FOREX OPTIONS: Expiries for Dec16 NY cut 1000ET (Source DTCC)

  • EUR/USD: $1.1950(E970mln-EUR calls), $1.2000(E1.2bln), $1.2070(E820mln-EUR calls), $1.2100(E1.1bln), $1.2150(E450mln), $1.2200-10(E496mln-EUR puts)
  • USD/JPY: Y103.50-60($510mln), Y103.90-104.00($580mln)
  • GBP/USD: $1.3190-1.3200(Gbp508mln), $1.3300(Gbp566mln)
  • EUR/GBP: Gbp0.9000(E616mln)
  • AUD/USD: $0.7450-60(A$1.2bln), $0.7500(A$1.2bln)
  • AUD/JPY: Y78.30-35(A$664mln-AUD puts)
  • USD/TRY: Try8.50($500mln-USD puts)

EQUITIES: Mixed

The major e-mini contracts coiled during Asia-Pac hours, with the latest round of positive fiscal rhetoric out of DC ultimately failing to inspire a meaningful bid overnight, as the contracts consolidated the bulk of their Tuesday gains (which were themselves largely driven by hope surrounding support for a slimmed down fiscal support package in DC).

  • The major regional equity indices clung to the coattails of Tuesday's Wall St. rally, however, the ratcheting up of Sino-Aussie tensions and MSCI's notice of removal from the relevant indices re: the securities of the Chinese cos referenced in U.S. President Trump's executive order barring U.S. investment applied some counter pressure.
  • Nikkei 225 +0.2%, Hang Seng +0.8%, CSI 300 +0.3%, ASX 200 +0.7%.
  • S&P 500 futures -3, DJIA futures -36, NASDAQ 100 futures +18.
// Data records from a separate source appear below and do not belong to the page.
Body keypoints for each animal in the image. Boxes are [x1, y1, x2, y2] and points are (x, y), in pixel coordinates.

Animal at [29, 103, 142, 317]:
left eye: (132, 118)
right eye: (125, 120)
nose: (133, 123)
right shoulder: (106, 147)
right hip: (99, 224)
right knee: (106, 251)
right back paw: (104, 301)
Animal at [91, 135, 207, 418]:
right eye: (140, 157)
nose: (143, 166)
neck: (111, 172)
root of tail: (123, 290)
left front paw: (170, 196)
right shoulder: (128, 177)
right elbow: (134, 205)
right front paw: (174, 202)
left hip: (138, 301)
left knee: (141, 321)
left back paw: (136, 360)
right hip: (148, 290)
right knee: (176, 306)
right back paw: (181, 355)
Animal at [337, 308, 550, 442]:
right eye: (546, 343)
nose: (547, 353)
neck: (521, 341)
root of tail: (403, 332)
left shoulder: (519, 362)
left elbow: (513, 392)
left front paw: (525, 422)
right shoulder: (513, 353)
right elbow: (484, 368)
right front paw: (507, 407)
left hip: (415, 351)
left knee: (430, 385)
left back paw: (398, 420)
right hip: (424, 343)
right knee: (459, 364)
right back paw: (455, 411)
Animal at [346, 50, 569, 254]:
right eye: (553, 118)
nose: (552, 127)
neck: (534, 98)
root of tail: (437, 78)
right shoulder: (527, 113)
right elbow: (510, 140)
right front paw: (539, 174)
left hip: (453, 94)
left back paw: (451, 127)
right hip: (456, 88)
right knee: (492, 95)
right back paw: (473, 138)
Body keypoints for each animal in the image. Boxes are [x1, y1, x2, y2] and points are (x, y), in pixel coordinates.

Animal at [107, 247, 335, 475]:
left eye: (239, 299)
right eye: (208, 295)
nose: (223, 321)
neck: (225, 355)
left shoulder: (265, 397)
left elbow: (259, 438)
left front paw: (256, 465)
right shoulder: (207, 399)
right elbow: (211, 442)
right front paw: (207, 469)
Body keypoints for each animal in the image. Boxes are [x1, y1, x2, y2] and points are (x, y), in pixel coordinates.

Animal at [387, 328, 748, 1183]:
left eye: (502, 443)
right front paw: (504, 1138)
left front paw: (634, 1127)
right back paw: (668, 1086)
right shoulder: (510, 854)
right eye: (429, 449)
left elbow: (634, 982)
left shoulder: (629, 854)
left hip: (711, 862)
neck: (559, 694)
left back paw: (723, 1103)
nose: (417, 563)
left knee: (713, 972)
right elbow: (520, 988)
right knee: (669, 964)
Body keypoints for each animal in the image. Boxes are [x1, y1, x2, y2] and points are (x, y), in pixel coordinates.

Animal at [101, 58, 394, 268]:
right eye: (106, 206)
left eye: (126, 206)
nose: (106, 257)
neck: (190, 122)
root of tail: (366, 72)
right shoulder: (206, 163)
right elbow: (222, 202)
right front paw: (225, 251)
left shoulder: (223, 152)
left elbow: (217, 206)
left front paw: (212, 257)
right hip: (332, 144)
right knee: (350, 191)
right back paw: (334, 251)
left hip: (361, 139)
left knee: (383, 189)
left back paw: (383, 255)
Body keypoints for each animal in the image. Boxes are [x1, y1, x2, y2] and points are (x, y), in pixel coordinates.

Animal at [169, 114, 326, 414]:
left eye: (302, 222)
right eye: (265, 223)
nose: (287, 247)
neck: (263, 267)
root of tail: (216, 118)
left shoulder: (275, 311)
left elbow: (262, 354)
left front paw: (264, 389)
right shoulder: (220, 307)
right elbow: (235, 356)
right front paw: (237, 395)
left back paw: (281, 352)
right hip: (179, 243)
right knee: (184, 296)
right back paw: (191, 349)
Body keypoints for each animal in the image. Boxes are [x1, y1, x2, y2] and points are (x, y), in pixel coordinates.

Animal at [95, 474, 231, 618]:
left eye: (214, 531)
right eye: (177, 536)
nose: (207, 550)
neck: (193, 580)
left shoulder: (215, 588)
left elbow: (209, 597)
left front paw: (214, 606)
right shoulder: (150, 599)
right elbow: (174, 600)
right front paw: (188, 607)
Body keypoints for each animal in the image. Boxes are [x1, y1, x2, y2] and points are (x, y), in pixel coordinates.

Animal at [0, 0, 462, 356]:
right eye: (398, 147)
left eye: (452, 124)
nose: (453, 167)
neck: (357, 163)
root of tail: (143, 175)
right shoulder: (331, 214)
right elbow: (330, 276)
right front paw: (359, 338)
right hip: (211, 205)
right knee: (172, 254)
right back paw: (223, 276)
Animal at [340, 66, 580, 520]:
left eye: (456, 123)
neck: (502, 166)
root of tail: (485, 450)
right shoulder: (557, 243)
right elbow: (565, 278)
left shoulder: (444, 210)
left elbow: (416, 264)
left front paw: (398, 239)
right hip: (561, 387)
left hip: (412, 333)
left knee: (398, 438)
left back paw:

GOLD: Better Bid Within Established Range

The latest round of USD weakness and softening of U.S. real yields has allowed bullion to push higher over the last 24 hours, although spot continues to operate in familiar territory, last printing around the $1,855/oz mark. Resistance is located at $1,875.4/oz, the Dec 8 high/bull trigger.

OIL: Very Narrow In Asia

WTI & Brent sit ~$0.10 below their respective settlement levels, holding to extremely narrow sub-$0.20 ranges thus far. This comes after the broader risk-positive tone supported the benchmarks on Tuesday.

  • The latest round of weekly API inventory estimates hit after hours on Tuesday and was headlined by a surprise build in crude stocks, alongside a much larger than expected build for distillate stocks. We shall see if Wednesday's DoE inventories data point in a similar direction.
  • Elsewhere, Tuesday saw WSJ sources suggest that "Iran has circumvented U.S. sanctions and exported more oil to China and other countries in recent months, providing a lifeline for its struggling economy and undermining the Trump administration's so-called maximum pressure campaign against Tehran."
  • Tuesday also saw the release of the IEA's latest oil market report, in which the Agency cut its '20 & '21 global crude demand forecasts, following other industry bodies.